Darkworld Detective
- Cover of 1982 edition (paperback)
- Author: J. Michael Reaves
- Language: English
- Genre: Science fiction novel
- Publisher: Bantam
- Publication date: 1982
- Publication place: United States
- Media type: Print (Paperback)
- Pages: 257 pp
- Followed by: The Black Hole of Carcosa

= Darkworld Detective =

Darkworld Detective is a collection of science fantasy stories written by J. Michael Reaves, published as a paperback original by Bantam Books in 1982. The linked stories feature protagonist, Kamus of Kadizar, a detective on the planet Ja-Lur.

== Contents ==
- "The Big Spell" (reprinted from Weird Heroes #8)
- "The Maltese Vulcan" (reprinted from Weird Heroes #8)
- "Murder on the Galactic Express"
- "The Man with the Golden Raygun"

==Publication history==
J. Michael Reaves began to write science fiction/fantasy short stories in the 1970s. Two of them, "The Big Spell" and "The Maltese Vulcan", introduced Kamus of Kadizar and appeared in Weird Heroes.
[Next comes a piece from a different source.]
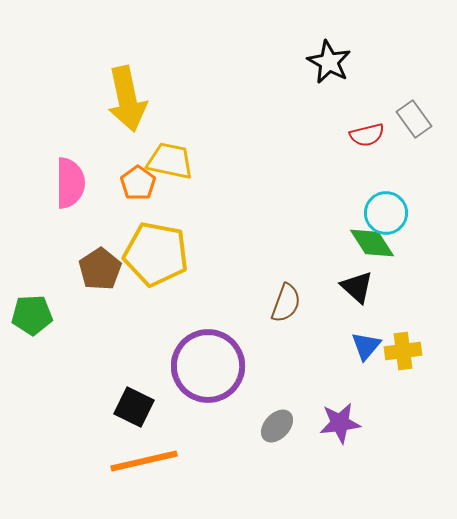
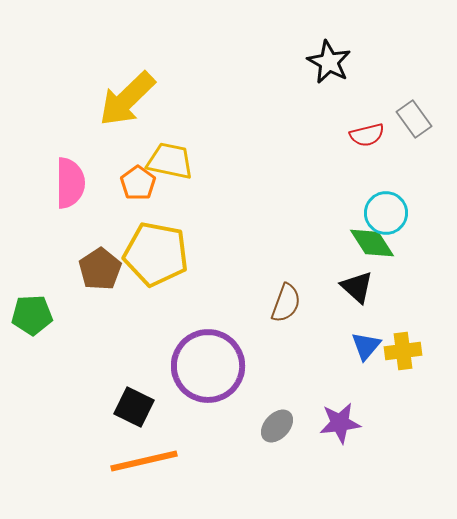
yellow arrow: rotated 58 degrees clockwise
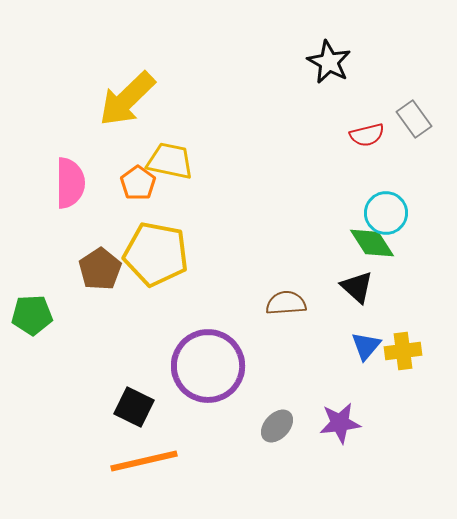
brown semicircle: rotated 114 degrees counterclockwise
After Reaves' first novel, I, Alien, was published in 1978, four of his Kamus short stories, including the two previously published in Weird Heroes were published by Bantam Books under the title Darkworld Detective in 1984.

An authorized sequel, The Black Hole of Carcosa, was written by John Shirley and published by Pocket Books in 1988.

== Reception ==
Writing in F&SF, John Clute described the volume as "dim but decent," faulting Reaves's narrative style as "about as close to Raymond Chandler as Kai Lung is to Confucius" but concluding that the stories are nevertheless "mostly straightforward fun."
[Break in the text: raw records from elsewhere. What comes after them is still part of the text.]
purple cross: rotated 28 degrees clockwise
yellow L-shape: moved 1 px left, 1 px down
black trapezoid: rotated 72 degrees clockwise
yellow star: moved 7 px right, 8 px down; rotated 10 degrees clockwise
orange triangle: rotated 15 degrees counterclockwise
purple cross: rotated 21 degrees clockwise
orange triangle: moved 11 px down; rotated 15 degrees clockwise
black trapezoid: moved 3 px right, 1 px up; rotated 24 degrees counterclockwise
In Issue 34 of Abyss, Dave Nalle commented, "This is an unlikely book, a Science Fiction/Fantasy/Detective/Horror/Mystery novel. This ambitious combination comes off surprisingly well." Nalle called the collection "a series of amusing, fast-paced adventures which lead up towards a slightly predictable but pleasing conclusion." However, Nalle pointed out "What detracts from the book is that it was clearly written as a series of several long short stories, and the flow between these episodes is not always smooth." Nalle concluded, "Despite some technical flaws, this is an interesting combination of familiar elements which achieves a pleasantly original result ... It is a deft, innovative fantasy by a newish writer who shows a fair amount of promise."